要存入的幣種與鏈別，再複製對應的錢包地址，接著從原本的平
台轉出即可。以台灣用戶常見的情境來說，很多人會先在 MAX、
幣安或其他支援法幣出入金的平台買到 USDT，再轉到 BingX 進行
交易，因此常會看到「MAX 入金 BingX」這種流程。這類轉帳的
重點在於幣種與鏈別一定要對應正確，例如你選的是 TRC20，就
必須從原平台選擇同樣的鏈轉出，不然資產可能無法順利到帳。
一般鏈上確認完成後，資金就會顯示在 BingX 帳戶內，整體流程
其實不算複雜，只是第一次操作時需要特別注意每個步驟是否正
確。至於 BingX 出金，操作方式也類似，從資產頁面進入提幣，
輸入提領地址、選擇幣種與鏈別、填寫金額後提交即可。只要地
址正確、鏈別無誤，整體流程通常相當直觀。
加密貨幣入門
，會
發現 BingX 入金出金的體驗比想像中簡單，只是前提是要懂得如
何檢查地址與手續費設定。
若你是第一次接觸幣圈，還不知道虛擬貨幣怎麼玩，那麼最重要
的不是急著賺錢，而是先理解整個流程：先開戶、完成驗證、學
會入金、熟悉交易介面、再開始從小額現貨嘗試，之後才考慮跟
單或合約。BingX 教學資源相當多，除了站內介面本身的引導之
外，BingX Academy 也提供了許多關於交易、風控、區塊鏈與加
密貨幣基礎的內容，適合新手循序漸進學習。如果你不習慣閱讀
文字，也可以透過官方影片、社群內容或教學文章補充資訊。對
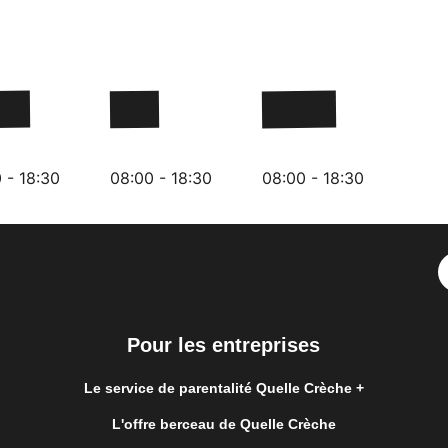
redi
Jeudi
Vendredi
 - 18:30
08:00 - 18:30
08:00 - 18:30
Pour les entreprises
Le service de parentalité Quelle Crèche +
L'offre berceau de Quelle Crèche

...

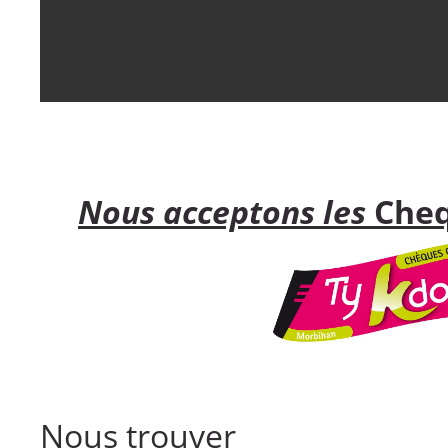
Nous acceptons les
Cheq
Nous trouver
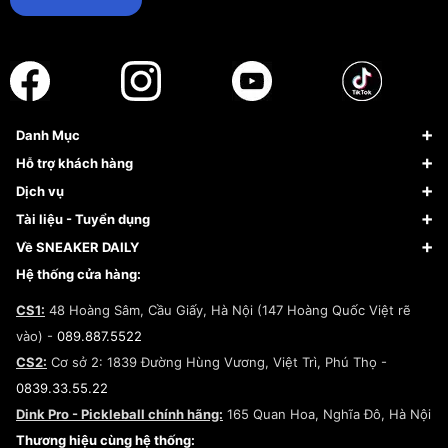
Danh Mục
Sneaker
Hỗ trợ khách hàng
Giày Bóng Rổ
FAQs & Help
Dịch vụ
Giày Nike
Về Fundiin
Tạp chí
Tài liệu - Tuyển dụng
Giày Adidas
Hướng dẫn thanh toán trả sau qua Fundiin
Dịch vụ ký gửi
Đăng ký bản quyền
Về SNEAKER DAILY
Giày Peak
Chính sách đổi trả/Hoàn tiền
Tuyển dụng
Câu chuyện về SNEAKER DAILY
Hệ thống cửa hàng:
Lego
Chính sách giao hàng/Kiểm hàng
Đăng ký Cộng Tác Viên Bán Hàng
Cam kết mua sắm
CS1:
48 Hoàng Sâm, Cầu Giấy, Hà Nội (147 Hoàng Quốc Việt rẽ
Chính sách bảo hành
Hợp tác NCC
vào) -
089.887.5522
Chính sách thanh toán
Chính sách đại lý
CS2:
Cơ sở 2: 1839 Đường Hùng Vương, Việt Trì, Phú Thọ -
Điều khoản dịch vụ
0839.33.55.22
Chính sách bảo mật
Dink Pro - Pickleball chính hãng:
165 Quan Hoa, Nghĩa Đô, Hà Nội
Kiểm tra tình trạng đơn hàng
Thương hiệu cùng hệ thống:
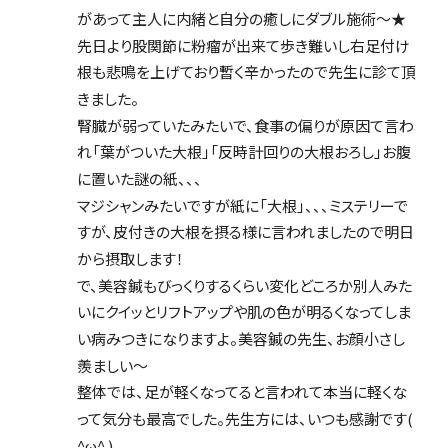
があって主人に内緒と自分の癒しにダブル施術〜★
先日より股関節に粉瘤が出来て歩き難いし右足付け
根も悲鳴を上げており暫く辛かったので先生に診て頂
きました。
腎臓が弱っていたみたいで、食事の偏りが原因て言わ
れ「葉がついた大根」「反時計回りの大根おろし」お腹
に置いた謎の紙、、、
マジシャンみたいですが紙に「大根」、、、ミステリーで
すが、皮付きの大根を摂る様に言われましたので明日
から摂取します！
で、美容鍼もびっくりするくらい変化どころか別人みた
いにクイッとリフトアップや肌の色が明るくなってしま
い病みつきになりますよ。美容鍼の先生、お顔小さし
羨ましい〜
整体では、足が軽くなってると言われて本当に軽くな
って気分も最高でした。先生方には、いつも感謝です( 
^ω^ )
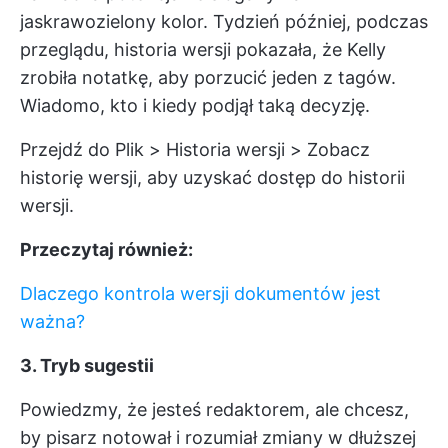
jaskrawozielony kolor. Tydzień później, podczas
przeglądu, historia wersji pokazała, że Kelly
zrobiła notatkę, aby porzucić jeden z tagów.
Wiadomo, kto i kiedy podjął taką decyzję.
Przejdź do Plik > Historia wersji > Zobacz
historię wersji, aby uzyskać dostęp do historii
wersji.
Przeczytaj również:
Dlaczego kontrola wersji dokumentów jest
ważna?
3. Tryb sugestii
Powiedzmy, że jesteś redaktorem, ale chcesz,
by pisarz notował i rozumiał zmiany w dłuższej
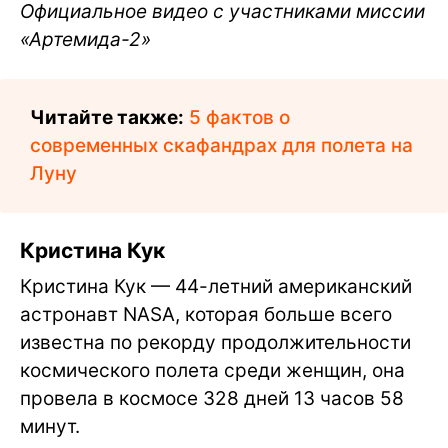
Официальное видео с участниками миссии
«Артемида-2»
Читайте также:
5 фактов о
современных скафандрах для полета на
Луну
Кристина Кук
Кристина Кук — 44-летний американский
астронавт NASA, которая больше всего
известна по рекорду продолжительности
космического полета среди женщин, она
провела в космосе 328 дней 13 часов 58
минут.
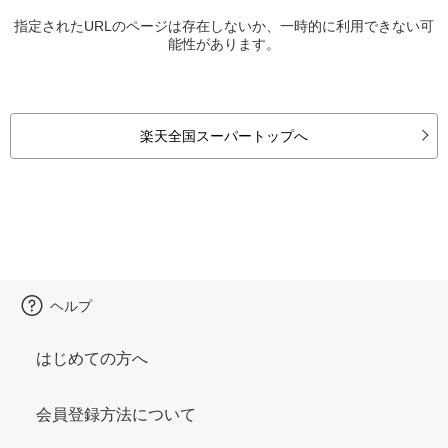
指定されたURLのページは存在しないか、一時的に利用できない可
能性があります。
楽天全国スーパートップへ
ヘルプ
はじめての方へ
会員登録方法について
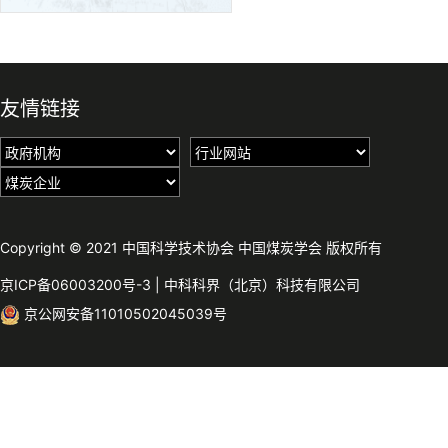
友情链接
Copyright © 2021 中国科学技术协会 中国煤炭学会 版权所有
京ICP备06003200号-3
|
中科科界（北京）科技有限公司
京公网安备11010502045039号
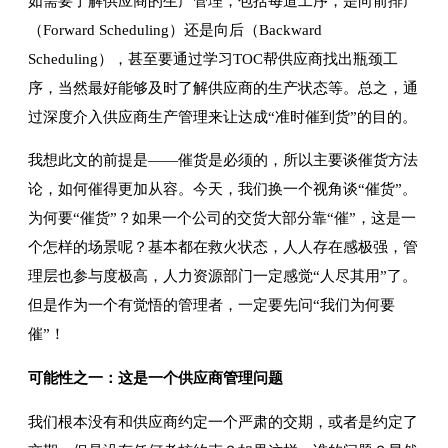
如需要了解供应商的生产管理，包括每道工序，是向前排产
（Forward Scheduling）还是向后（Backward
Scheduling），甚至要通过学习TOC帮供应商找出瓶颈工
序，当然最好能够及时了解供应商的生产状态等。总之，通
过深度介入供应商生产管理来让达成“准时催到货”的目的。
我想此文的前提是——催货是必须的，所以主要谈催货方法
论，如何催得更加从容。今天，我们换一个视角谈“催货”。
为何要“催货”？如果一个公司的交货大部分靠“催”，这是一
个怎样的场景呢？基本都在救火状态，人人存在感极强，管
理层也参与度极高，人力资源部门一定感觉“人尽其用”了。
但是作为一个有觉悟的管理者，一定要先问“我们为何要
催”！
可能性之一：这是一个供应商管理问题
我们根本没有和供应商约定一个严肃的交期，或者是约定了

## THE TASK:
Reproduce word for word the lines of the listing that start with the line containing "如需要了解供应商的生产管理，包括每道工序，是向前排产" and run through the line containing "我们根本没有和供应商约定一个严肃的交期，或者是约定了", including both of those lines.

## WRITTEN SOLUTION:
如需要了解供应商的生产管理，包括每道工序，是向前排产
（Forward Scheduling）还是向后（Backward
Scheduling），甚至要通过学习TOC帮供应商找出瓶颈工
序，当然最好能够及时了解供应商的生产状态等。总之，通
过深度介入供应商生产管理来让达成“准时催到货”的目的。
我想此文的前提是——催货是必须的，所以主要谈催货方法
论，如何催得更加从容。今天，我们换一个视角谈“催货”。
为何要“催货”？如果一个公司的交货大部分靠“催”，这是一
个怎样的场景呢？基本都在救火状态，人人存在感极强，管
理层也参与度极高，人力资源部门一定感觉“人尽其用”了。
但是作为一个有觉悟的管理者，一定要先问“我们为何要
催”！
可能性之一：这是一个供应商管理问题
我们根本没有和供应商约定一个严肃的交期，或者是约定了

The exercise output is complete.